**Activity:** All of the data beneath this instruction is to be transcribed word for word.

■ ■ ■ ■

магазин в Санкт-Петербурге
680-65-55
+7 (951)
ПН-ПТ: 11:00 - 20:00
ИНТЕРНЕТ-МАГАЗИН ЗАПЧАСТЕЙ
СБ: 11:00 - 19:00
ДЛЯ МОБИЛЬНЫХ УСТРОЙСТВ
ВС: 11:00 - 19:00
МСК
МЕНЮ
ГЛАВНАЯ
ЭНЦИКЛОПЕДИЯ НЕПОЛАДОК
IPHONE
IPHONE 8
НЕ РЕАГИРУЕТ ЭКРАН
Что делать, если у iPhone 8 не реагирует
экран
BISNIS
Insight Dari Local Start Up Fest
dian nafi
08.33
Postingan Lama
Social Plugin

■ ■ ■ ■

**Response area:**
магазин в Санкт-Петербурге
680-65-55
+7 (951)
ПН-ПТ: 11:00 - 20:00
ИНТЕРНЕТ-МАГАЗИН ЗАПЧАСТЕЙ
СБ: 11:00 - 19:00
ДЛЯ МОБИЛЬНЫХ УСТРОЙСТВ
ВС: 11:00 - 19:00
МСК
МЕНЮ
ГЛАВНАЯ
ЭНЦИКЛОПЕДИЯ НЕПОЛАДОК
IPHONE
IPHONE 8
НЕ РЕАГИРУЕТ ЭКРАН
Что делать, если у iPhone 8 не реагирует
экран
BISNIS
Insight Dari Local Start Up Fest
dian nafi
08.33
Postingan Lama
Social Plugin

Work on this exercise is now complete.